Ausgewählter Textauszug
Bevor wir nun auf zentrale Befunde unserer qualitativen Bestandsaufnahme von Aneignungskonflikten eingehen und die Bedeutung rassifizierender Zuschreibungen in den Aushandlungen konflikthafter Situationen herausarbeiten, skizzieren wir im nächsten Abschnitt die stadtentwicklungspolitische und polizeiliche Bearbeitung Altendorfs.

3 Regierungsweisen eines „problematischen“ Stadtteils: Stadtentwicklungspolitik und Polizei in Essen-Altendorf

3.1 Altendorf als „Stadtteil mit besonderem Entwicklungsbedarf“

Altendorf liegt nord-westlich der Essener Innenstadt. Die Entwicklung des Stadtteils ist eng mit der Geschichte kapitalistischer Industrialisierung im Ruhrgebiet verknüpft – mit dem Aufstieg und Fall industrieller Arbeit und verschiedenen Phasen der (Arbeits-)Migration. Nach einer längeren Schrumpfungsphase ist die Bevölkerung im letzten Jahrzehnt wieder um knapp 10 % auf 22.600 Personen angewachsen (Stadt Essen, 2019). Als Altendorf Ende der 1990er Jahre in den Fokus integrierter Stadtteilentwicklung geriet, lautete die kaum weiter begründete Problembestimmung „Segregation“. Der Stadtteil sei geprägt „durch eine Fülle von städtebaulichen, sozialen, ökonomischen, ethnischen Problemen“ (Stadt Essen, 1999:11): „Die vorhandene Drogenszene, Vandalismus, Schmutz im öffentlichen Raum, fehlende Freizeitmöglichkeiten für Jugendliche und Konflikte im Wohnbereich zwischen Deutschen und Nichtdeutschen belasten das Klima in Teilen Altendorfs“ (ebd.: 7). Die Verknüpfung von „Ausländern“ und „Problemen“ bzw. „ethnischen Konflikten“ zieht sich deutlich durch das Handlungskonzept der Stadt Essen, es spricht insofern auch die Sprache „urbaner Paniken“ (Ronneberger und Tsianos, 2009). Im Rahmen des Stadtentwicklungsprozesses wurden zunächst unter anderem einzelne Stadtplätze aufgewertet und diverse sozialarbeiterische Integrationsprojekte umgesetzt. Diese zielten auf eine community- und arbeitsmarktorientierte Re-Integration insbesondere von Erwerbslosen in diversen Spezifizierungen („Ausländer“ allgemein, Jugendliche, alleinerziehende Frauen, langzeitarbeitslose Männer). Multikulturalistisch orientierte Nachbarschaftsprojekte zielten auf Vermittlung zwischen als ethnisch unterschiedlich klassifizierten Bevölkerungsgruppen und auf eine Aktivierung von Selbsthilfepotenzialen. Verhindert werden sollte die Abwanderung von ‚alteingesessenen‘ Bewohner*innen und eine ‚problematische‘ Neuzusammensetzungen von Wohngebieten. Mischungsorientierte Stadtteilentwicklung war hier auf die vorhandene Bevölkerung in ihrer spezifischen ethnischen Zusammensetzung gerichtet.

Kurze Aufgabe 1
Wiederhole den Textauszug über Essen-Altendorf wortgetreu, beginnend bei den Worten „Bevor wir nun“ und endend nach den Worten „polizeiliche Bearbeitung Altendorfs.“.
Der Textauszug und die Einträge stammen aus verschiedenen Quellen.

(Zeilen aus einem Datensatz)

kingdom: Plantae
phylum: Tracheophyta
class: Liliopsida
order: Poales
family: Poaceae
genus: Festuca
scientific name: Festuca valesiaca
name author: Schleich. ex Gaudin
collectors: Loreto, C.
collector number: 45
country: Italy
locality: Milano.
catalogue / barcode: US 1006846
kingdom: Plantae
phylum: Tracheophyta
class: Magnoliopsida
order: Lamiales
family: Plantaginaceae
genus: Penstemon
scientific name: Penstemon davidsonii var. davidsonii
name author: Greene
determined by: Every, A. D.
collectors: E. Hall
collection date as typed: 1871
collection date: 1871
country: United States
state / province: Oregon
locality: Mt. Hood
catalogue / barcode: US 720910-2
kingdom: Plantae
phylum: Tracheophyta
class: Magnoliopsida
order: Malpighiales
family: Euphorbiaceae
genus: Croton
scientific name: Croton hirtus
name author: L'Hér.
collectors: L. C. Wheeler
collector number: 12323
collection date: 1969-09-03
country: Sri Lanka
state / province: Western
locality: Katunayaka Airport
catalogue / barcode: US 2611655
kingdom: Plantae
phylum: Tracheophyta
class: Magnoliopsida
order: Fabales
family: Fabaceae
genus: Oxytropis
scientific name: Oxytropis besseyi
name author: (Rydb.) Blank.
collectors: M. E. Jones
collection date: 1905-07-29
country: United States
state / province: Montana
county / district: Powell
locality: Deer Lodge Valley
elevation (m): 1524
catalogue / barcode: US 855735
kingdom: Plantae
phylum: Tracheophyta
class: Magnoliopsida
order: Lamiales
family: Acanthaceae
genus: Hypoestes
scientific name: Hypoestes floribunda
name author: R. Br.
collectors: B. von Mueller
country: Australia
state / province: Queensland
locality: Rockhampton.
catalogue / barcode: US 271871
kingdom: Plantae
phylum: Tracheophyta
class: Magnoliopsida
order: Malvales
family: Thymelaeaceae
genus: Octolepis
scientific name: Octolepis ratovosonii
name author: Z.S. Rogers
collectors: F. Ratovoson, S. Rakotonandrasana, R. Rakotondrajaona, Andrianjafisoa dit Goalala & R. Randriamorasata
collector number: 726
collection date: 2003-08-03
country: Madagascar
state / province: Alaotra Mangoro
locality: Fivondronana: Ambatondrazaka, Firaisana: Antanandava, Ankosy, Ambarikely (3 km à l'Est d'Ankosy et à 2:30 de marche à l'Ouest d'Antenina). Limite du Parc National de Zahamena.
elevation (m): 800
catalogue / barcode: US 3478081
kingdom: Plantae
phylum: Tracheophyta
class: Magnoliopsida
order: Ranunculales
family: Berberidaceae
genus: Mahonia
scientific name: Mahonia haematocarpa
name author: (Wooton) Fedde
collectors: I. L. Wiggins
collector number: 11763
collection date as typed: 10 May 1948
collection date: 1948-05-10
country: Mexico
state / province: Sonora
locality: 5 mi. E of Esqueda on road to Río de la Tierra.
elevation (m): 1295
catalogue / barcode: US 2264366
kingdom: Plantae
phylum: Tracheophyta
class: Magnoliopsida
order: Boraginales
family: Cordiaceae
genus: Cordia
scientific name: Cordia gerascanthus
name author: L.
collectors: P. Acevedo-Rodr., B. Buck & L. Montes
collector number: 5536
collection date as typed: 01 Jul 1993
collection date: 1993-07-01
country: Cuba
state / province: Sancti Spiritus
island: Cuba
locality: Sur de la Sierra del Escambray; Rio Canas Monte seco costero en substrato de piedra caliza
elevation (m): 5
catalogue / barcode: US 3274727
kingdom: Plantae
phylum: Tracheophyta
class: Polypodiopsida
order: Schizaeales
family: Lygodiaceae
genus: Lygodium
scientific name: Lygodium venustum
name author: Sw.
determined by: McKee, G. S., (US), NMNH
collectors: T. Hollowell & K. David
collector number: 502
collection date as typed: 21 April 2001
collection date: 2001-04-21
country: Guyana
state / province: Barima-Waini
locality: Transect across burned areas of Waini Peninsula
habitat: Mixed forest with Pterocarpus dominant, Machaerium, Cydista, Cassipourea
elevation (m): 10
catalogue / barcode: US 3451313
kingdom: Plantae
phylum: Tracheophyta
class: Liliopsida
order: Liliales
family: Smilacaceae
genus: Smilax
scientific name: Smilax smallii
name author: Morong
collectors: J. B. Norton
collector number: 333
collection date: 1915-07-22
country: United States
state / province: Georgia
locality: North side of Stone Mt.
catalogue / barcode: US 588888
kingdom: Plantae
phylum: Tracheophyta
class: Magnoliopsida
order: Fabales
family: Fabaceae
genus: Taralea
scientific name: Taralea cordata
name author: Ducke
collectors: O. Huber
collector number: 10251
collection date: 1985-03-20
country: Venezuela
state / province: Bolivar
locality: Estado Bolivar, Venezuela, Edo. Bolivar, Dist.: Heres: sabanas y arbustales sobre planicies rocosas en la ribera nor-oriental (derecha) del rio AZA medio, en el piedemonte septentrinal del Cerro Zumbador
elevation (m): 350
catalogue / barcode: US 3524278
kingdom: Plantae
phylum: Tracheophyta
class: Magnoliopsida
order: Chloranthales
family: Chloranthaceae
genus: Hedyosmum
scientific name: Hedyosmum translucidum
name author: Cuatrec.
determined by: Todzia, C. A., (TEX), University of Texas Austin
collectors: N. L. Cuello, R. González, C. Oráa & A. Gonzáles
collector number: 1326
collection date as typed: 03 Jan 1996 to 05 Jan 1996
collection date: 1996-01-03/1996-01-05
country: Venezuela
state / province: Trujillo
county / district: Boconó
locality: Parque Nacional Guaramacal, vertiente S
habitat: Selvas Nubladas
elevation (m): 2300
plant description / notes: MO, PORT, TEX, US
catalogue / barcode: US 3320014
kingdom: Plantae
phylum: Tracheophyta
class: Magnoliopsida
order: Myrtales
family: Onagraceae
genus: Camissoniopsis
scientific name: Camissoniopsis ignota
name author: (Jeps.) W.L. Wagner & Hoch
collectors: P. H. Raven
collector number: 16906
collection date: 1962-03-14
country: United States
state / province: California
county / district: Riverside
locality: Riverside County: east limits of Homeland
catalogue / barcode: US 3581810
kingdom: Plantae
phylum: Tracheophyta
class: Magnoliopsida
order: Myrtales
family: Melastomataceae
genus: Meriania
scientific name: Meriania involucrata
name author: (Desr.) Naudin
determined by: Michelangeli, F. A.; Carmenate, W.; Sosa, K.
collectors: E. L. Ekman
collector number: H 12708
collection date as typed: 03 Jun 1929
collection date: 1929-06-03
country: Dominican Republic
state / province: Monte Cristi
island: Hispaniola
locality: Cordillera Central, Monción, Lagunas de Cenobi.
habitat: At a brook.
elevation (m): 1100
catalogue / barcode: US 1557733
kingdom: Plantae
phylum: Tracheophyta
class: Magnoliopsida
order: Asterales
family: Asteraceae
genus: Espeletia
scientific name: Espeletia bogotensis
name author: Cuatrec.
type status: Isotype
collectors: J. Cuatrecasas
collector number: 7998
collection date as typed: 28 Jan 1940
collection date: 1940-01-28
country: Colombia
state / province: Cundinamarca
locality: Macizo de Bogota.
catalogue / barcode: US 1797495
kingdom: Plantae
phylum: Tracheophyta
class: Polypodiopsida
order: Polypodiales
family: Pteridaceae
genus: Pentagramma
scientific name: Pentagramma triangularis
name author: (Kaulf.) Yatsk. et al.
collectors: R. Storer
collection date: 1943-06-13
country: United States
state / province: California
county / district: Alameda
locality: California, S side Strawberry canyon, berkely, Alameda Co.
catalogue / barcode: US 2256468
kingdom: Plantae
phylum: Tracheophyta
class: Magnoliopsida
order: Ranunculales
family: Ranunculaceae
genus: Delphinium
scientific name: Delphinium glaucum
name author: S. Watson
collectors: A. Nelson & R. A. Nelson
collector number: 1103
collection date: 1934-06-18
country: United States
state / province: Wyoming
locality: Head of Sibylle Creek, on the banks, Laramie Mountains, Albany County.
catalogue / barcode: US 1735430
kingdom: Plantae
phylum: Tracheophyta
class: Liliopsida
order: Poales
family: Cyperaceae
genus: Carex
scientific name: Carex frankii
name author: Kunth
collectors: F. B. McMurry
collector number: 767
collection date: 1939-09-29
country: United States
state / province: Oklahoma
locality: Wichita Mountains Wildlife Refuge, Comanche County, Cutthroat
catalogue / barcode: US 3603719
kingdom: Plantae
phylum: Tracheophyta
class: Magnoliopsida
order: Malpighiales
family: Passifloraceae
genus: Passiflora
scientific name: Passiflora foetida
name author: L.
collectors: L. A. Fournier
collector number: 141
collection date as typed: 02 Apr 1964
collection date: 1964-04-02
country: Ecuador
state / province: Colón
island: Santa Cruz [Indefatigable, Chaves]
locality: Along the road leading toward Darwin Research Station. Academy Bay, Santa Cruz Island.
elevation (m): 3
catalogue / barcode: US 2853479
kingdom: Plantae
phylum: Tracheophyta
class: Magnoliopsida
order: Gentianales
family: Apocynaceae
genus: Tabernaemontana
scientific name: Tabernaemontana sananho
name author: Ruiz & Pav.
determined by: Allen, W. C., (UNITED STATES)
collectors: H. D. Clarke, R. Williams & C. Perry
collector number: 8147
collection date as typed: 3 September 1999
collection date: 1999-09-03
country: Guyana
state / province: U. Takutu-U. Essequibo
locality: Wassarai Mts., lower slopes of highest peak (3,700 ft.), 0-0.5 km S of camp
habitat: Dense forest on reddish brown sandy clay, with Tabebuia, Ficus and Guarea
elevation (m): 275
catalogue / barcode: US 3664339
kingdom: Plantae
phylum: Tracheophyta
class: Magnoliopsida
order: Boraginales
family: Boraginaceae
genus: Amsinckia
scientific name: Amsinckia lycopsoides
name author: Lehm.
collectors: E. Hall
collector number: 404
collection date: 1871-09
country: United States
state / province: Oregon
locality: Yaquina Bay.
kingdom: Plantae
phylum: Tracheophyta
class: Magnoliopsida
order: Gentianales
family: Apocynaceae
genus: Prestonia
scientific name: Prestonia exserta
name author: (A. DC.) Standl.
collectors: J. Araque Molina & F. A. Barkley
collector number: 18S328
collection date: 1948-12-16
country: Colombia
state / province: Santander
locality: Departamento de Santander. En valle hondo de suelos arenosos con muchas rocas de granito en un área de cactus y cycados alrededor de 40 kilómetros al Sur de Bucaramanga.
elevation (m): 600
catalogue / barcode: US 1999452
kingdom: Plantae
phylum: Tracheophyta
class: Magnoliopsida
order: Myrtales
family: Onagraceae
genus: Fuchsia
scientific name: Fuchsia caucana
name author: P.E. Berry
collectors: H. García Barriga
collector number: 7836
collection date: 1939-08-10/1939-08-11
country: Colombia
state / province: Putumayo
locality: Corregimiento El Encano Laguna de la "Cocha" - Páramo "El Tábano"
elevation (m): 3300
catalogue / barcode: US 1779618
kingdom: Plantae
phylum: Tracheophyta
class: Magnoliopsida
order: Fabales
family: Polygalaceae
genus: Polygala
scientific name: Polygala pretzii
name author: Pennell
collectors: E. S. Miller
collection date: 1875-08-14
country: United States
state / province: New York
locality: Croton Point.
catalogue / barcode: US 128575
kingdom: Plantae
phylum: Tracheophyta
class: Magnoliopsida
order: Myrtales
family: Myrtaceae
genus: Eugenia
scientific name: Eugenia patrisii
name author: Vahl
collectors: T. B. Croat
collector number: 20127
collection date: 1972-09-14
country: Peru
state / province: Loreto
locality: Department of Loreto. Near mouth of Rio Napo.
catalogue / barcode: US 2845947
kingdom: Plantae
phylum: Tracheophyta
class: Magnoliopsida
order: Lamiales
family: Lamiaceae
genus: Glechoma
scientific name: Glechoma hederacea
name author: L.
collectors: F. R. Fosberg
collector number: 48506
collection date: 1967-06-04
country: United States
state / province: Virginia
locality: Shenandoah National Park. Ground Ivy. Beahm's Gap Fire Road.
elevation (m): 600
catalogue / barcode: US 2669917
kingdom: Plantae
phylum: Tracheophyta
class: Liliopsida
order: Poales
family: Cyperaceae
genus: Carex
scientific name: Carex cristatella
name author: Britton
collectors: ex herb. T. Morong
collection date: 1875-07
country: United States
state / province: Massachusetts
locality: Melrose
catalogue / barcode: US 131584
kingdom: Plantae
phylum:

Kurze Aufgabe 2
Stelle die Zeilen der Einträge von der Zeile mit „catalogue / barcode: US 3524278“ bis einschließlich der Zeile mit „collection date: 1929-06-03“ als nummerierte Liste dar und lass dabei Leerzeilen weg.

Richtige Antwort 1
Bevor wir nun auf zentrale Befunde unserer qualitativen Bestandsaufnahme von Aneignungskonflikten eingehen und die Bedeutung rassifizierender Zuschreibungen in den Aushandlungen konflikthafter Situationen herausarbeiten, skizzieren wir im nächsten Abschnitt die stadtentwicklungspolitische und polizeiliche Bearbeitung Altendorfs.

Richtige Antwort 2
1. catalogue / barcode: US 3524278
2. kingdom: Plantae
3. phylum: Tracheophyta
4. class: Magnoliopsida
5. order: Chloranthales
6. family: Chloranthaceae
7. genus: Hedyosmum
8. scientific name: Hedyosmum translucidum
9. name author: Cuatrec.
10. determined by: Todzia, C. A., (TEX), University of Texas Austin
11. collectors: N. L. Cuello, R. González, C. Oráa & A. Gonzáles
12. collector number: 1326
13. collection date as typed: 03 Jan 1996 to 05 Jan 1996
14. collection date: 1996-01-03/1996-01-05
15. country: Venezuela
16. state / province: Trujillo
17. county / district: Boconó
18. locality: Parque Nacional Guaramacal, vertiente S
19. habitat: Selvas Nubladas
20. elevation (m): 2300
21. plant description / notes: MO, PORT, TEX, US
22. catalogue / barcode: US 3320014
23. kingdom: Plantae
24. phylum: Tracheophyta
25. class: Magnoliopsida
26. order: Myrtales
27. family: Onagraceae
28. genus: Camissoniopsis
29. scientific name: Camissoniopsis ignota
30. name author: (Jeps.) W.L. Wagner & Hoch
31. collectors: P. H. Raven
32. collector number: 16906
33. collection date: 1962-03-14
34. country: United States
35. state / province: California
36. county / district: Riverside
37. locality: Riverside County: east limits of Homeland
38. catalogue / barcode: US 3581810
39. kingdom: Plantae
40. phylum: Tracheophyta
41. class: Magnoliopsida
42. order: Myrtales
43. family: Melastomataceae
44. genus: Meriania
45. scientific name: Meriania involucrata
46. name author: (Desr.) Naudin
47. determined by: Michelangeli, F. A.; Carmenate, W.; Sosa, K.
48. collectors: E. L. Ekman
49. collector number: H 12708
50. collection date as typed: 03 Jun 1929
51. collection date: 1929-06-03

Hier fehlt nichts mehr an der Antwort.